Infuturarsi- scene di un futuro possibile dopo essere andato in scena a giugno 2017 come saggio del laboratorio teatrale integrato Piero Gabrielli, è diventato una produzione del teatro di Roma.
I dodici attori con e senza disabilità della Piccola Compagnia del Piero Gabrielli, provenienti dall’esperienza dei laboratori integrati, sono andati in scena anche il 27 ottobre scorso al teatro di Villa Torlonia.
Il regista Roberto Gandini ha ideato un vero e proprio spettacolo a 360°, nel quale comicità, amore, riflessioni su tematiche molto attuali, malinconia e ovviamente futuro si intrecciano fra loro arrivando anche grazie all’aiuto di canti e balli, in modo simpatico e leggero, allo spettatore che segue piacevolmente i molteplici cambi di scena.
Oltretutto non mancano citazioni e reminescenze di grandi classici della storia letteraria e musicale europea. A partire dal titolo, infatti, troviamo il neologismo dantesco “infuturarsi” del XVII canto del Paradiso dove l’autore fa dire a Cacciaguida “s’infutura la tua vita/ vie più là che ‘l punir di lor perfidie” consigliandogli di non perder tempo con le perfidie altrui, nella certezza che la sua vita sia proiettata in un futuro glorioso.
Allora, lo spettacolo si apre con uno degli attori che, con tanto di teschio, dà inizio ad un monologo in stile shakespeariano esordiendo con una rivisitazione della celebre frase dell’Amleto in chiave autoironica: “Abile o non abile, questo non è il problema”. Ed è proprio vero! Sul palcoscenico, infatti, è difficile distinguere gli attori con disabilità da quelli senza.
Successivamente nella parte dedicata al cyberbullismo si vede l’alternarsi di tre finale differenti e la conseguente rottura della terza parete, tra attori e spettatori, chiaro richiamo al metateatro pirandelliano.
E’ altrettanto esplicita l’allusione al Faust di Goethe nel siparietto sulla fuga dei cervelli, dove il protagonista, oltre che chiamarsi Fausto, stringe anche un patto con il diavolo.
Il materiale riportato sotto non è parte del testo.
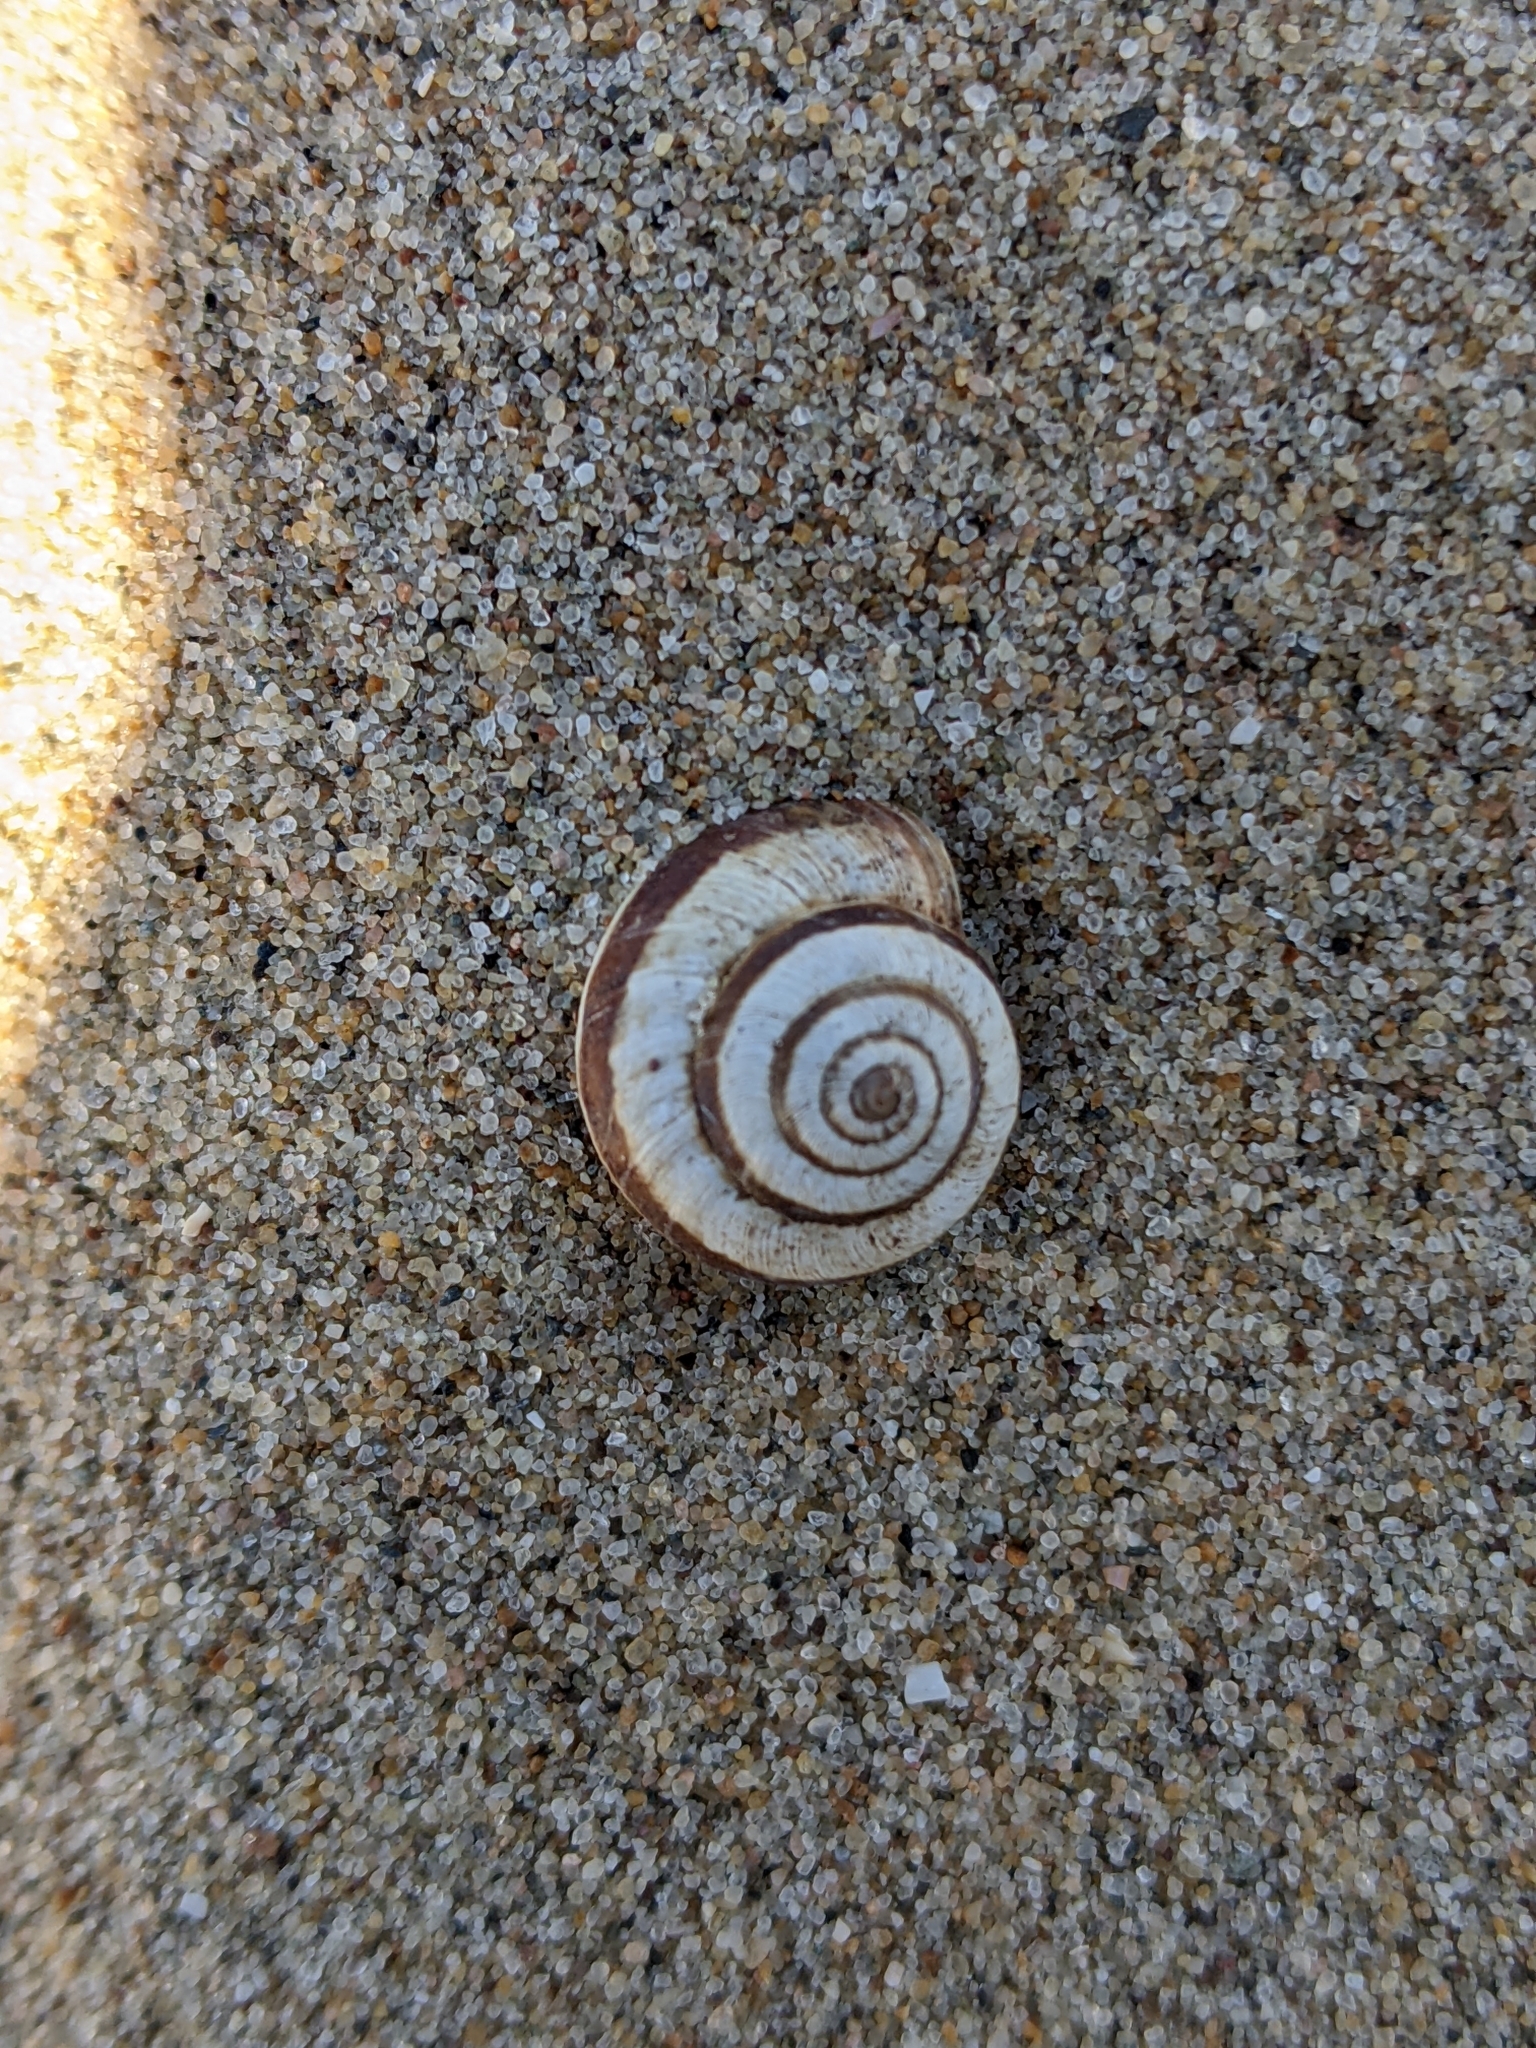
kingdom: Animalia
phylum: Mollusca
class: Gastropoda
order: Stylommatophora
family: Geomitridae
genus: Cernuella
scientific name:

Ma non finisce qui poiché i riferimenti a grandi opere non sono terminati, infatti nelle musiche sono chiaramente riconoscibili la Carmen di Bizet, il Bolero di Ravel, nonché l’Immensità del più recente Don Backy.
Molto sentita la tematica sull’onnipresenza della tecnologia che viene trattata mettendo in scena un atto di cyberbullismo. L’argomento molto attuale viene inscenato con un’ironia che lascia un senso di amaro in bocca nel pubblico, soprattutto quello adolescenziale, che si trova a riflettere sulla cattiveria gratuita che spesso riserba il mondo ed a farsi un esame di coscienza. Durante queste scene tutti sono perennemente con il telefonino a portata di mano: uno lo tiene nella tasca, l’altro tra le due mani mandando un messaggio, l’altro ancora vicino all’orecchio fingendo una telefonata, rispecchiando così perfettamente la realtà di oggi dove lo smartphone più che un accessorio è diventato una nuova e più metallica appendice del corpo umano.
Senza nulla togliere ai pilastri della letteratura, questo spettacolo riesce a coinvolgere ed a far riflettere anche un pubblico così difficile come quello giovanile.